The State Education Department has learned from the Common Core fiasco and conducted innumerable meetings around the state, I participated in one meeting, the outreach has been unprecedented.
First steps are crucial, the introduction of the Common Core was mishandled, alienating instead of building consensus, it was dead on arrival. The current efforts give stakeholders, in fact, anyone who pleases the opportunity to participate.
At the same time the commissioner is revising and renaming the Common Core State Standards, now called Next Generation ELA and Math Standards. Once again, the outreach was significant – see the Next Generation Standards here.
Standards are statements of what skills students should be able to exhibit in each grade.
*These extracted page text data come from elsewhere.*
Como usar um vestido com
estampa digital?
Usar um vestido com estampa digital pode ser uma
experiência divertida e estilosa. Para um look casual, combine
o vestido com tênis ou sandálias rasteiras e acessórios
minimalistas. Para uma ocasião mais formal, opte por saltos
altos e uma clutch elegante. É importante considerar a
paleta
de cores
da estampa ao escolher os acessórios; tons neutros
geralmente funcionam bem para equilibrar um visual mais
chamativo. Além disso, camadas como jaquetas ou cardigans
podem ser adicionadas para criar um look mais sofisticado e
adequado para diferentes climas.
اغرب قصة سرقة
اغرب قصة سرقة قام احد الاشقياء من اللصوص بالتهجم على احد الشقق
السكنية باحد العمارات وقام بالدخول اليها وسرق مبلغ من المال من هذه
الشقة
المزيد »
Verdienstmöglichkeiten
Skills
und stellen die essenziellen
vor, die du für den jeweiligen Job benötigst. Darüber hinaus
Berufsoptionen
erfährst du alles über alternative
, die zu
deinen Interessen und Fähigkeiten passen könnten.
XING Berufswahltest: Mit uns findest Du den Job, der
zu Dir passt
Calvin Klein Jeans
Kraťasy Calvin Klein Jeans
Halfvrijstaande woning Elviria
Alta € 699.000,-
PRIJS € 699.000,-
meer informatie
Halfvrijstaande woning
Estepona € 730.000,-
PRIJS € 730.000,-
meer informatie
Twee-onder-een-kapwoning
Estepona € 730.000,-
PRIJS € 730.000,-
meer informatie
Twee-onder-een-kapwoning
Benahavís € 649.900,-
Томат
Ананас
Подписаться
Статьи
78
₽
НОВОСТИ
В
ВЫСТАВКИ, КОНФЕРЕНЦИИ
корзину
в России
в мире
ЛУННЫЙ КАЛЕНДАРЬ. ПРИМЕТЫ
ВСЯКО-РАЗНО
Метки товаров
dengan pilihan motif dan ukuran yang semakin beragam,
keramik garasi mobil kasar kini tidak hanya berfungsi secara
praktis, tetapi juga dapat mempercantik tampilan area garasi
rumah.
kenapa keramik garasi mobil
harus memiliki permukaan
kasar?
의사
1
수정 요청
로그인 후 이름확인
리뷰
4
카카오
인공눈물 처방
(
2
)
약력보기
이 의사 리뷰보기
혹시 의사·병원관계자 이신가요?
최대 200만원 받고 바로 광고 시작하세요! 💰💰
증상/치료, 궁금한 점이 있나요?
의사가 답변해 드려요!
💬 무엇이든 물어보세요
One of the recommendations states: “Establish a transparent and open process by which New York standards are periodically reviewed by educators and content area specialists.” I’m baffled, should English and Math standards vary from state to state, change every few years within in a state? I passed the Next Generation Standards on to a few folk who I consider experts. The Math folk were highly critical and ELA folk mildly critical. Standards are subjective,
For me, the underlying core problem: we do not have curriculum aligned to state standards. State Ed maintains that curriculum is the responsibility of school districts. School districts do not have the technical expertise or the funding to create curriculum, they have adopted the EngageNY curriculum modules, and, as the commissioner acknowledged at the last meeting, the curriculum modules became a script.
One state has consistently led the nation in NAEP scores, the state of Massachusetts, referred to as the Massachusetts Education Miracle, If Massachusetts was a nation it would rank among the highest achieving in the world, New York State falls well below the midpoint of states.
Massachusetts aligned standards to curriculum to professional development to teacher preparation to testing, with spectacular consistent results.
Ashley Berner, Deputy Director, Johns Hopkins Institute for Education Policy in “The Promise of Curriculum: Recent Research on Louisiana’s Instructional Reforms” cuts to the core of the question of improving student outcomes. (Read full paper here).
Berner explains in detail why America has been reticent, if not hostile to the concept of a common curriculum, in spite of the fact that high achieving nations around the world all have content rich national curriculum.
And so the curriculum rarely rises to the level of action. Massachusetts is an exception: the Massachusetts Education Reform Act of 1993 required the creation of coherent, intellectually challenging curricular frameworks. The state then created an entire system around curriculum that influenced teacher preparation, professional development, assessments, and student learning.
The one state that recently has made significant progress is Louisiana.
Louisiana was among the top five states in narrowing several achievement gaps: the white-black gap in 4th-grade math, the white-Hispanic gap in 4th grade math and reading; the white-Hispanic gap in 8th grade math and reading (“NAEP 2015: Mathematics and Reading Assessments” 2015).
In an Education Next article (“Why Curriculum Matters“) Charles Sahm writes,
There are no silver bullets in education. But a growing body of both empirical and real-world evidence makes a compelling case that curriculum is a key component of student success.
I am concerned that New York State, in spite of their best intentions, in spite of the dedication of the commissioner and her staff, are not moving in the right direction. ESSA opens a window, a rare opportunity, to change direction, I fear we may missing the opportunity.